Any chance to expand this to other continents as well? What's blocking you
from including Europe for example?

I did a test search (New York, NY to Montreal, Canada) and I got a pop-up
asking me to spread the knowledge on social network if I like the site - at
this point in time it's too soon to ask for that, consider moving that to a
later stage of the workflow.

Perhaps you could consider limiting the suggestions to random ~30 results no
matter the length of the trip as to me it looks like that currently the longer
the journey, the more suggestions you give.

Other than that, I became strongly interested as this type of travelling we
prefer. I'd love to learn about the news on the progress, would it be possible
to sign-up for a newsletter?

If you want feedback from more people, you can try
[https://usability.testing.exchange](https://usability.testing.exchange)
(disclaimer: I am associated with it).

------
qrv3w
This was a fun weekend project that I made because I will soon be moving and
wanted to find some cool places to stop.
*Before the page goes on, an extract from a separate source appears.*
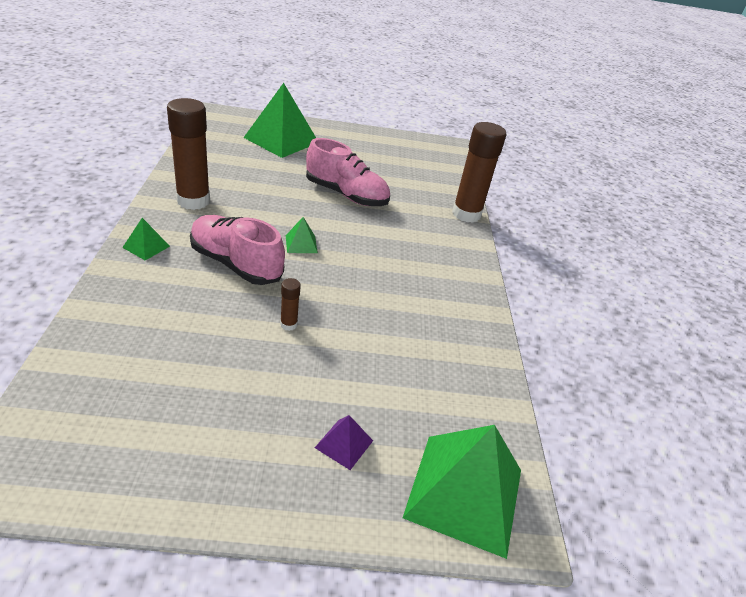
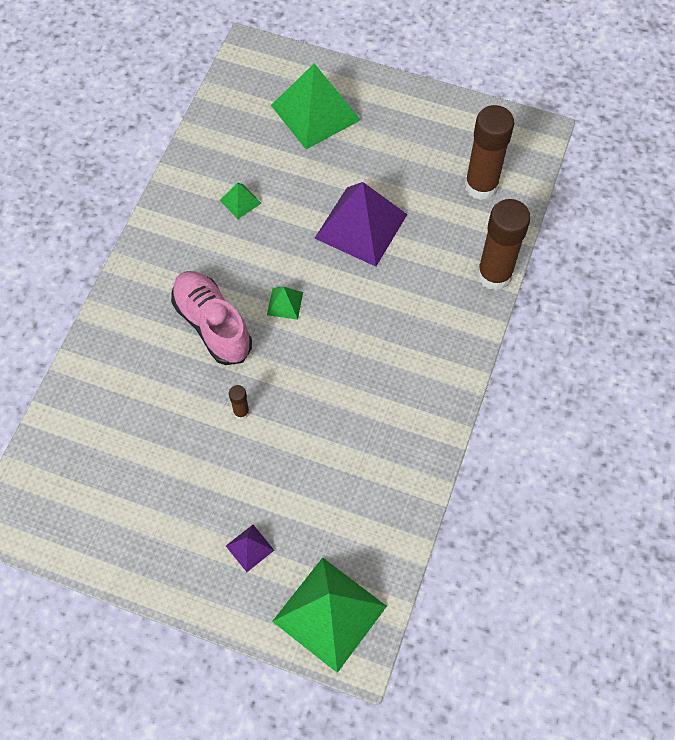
camera: 25 degrees right, 25 degrees up
(146, 246) = (134, 289): green pyramid -> green pyramid (240, 201)
(193, 201) = (191, 222): brown glue stick -> brown glue stick (481, 186)
(346, 195) = (361, 226): pink shoe -> purple pyramid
Here's an example of the output (SF
to LV):
[https://makemydrive.fun/directions/HipHummingbird](https://makemydrive.fun/directions/HipHummingbird).

In case anyone is curious about how it works the source is available [1]. It
is written in Go and it relies heavily on the amazing Open Source Routing
Machine backend [2]. Would love any feedback on improvements on the design or
code.

[1]:
[https://github.com/schollz/makemydrivefun](https://github.com/schollz/makemydrivefun)

[2]: [https://github.com/Project-OSRM/osrm-
backend](https://github.com/Project-OSRM/osrm-backend)